Dataquest ranked UMC third in 1987 as a supplier of MOS logic devices in the Asia-Pacific/rest of world market. In 1987, ERSO and UMC accounted for nearly 3% of total semiconductor production in that market 7% of total MOS production and 10% of total MOS logic devices.
Taiwan’s future IC design efforts will likely focus on ASIC circuits and CAD tools. Process options will include sub-micron CMOS, and several others: BiCMOS, CCDs, power ICs, thin-film devices, and gallium arsenide. Package development will be directed at high pin-count and multi-chip, multi-layer configurations.
However, much work remains to be done for this to happen. If Taiwan is to achieve its IC goals in the next five years, it must develop an infrastructure adequate to serve local industry needs. The most pressing need is for a locally based network of material, equipment and service suppliers to support the growth of the industry.
Let me give you a sense of that projected growth.

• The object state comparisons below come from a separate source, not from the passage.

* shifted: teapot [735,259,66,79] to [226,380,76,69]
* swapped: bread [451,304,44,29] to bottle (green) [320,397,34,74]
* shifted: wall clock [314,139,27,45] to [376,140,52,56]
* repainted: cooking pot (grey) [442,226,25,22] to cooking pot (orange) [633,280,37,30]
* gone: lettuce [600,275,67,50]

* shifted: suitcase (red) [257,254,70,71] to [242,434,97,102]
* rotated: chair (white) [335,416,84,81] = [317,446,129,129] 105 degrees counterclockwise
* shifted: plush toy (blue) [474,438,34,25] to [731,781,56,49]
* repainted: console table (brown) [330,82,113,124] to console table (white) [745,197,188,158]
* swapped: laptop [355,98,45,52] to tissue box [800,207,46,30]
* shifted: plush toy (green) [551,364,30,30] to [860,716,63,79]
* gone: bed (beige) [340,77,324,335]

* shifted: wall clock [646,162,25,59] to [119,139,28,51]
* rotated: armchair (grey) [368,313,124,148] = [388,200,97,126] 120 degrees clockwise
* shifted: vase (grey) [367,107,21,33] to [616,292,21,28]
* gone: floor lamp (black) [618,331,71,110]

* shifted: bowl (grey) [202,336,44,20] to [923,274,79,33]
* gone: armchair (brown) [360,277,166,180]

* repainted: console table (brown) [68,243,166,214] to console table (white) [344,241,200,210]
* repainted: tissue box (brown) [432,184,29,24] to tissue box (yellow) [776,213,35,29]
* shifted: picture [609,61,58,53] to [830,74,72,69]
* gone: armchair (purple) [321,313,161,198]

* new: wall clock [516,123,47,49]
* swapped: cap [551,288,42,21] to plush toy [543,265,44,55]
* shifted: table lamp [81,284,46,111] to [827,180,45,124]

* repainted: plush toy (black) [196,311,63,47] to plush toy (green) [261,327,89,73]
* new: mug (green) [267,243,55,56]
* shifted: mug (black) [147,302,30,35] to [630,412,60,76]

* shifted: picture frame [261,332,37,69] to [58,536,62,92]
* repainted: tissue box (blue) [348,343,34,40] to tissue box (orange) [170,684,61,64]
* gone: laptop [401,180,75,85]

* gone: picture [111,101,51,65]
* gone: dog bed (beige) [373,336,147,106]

Winbond is a maker of ICs for the personal computer, telecommunications, and consumer electronics industries. It now has sales of less than $35 million but plans to be a $100 million company by 1991 with 300 employees instead of its current 110.
It is building a class 10 wafer fab in the Science Park, with a capacity of 15,000 5-inch wafers per month. The fab will run 2-micron CMOS and NMOS processes and will be ready in September. A second fab is under serious consideration for operation in 1992.
UMC is building a new 6-inch fab to add capacity of 30,000 6-inch wafers per month. The company expects to spend about $140 million over the next three years for capacity additions.
TSMC is building a new manufacturing facility in the Science Park, with a capacity for 30,000 6-inch CMOS wafers per month, although a portion is convertible to 8-inch. The entire facility is designed for sub-micron geometries, but initial production will center on 1.2-micron feature sizes. It is geared toward turnkey production, from reticle generation to assembly and final test… And we expect it to be operational by the end of next year.
And design house SiS projects a 240% increase in sales to $68 million in 1992.
As you can see, Taiwan is growing and maturing. It is becoming a more respected competitor in the world’s economy and is leaving behind its heritage of disrespect for intellectual property rights.
There are risks and rewards for technology companies who wish to ally themselves with the most dynamic country in east Asia. The risks generally have to do with issues of technology development and availability.
The rewards generally have to do with what you might expect from dealing with a proud, talented, and hard-working people. Quality products at competitive prices and long-term, mutually beneficial relationships.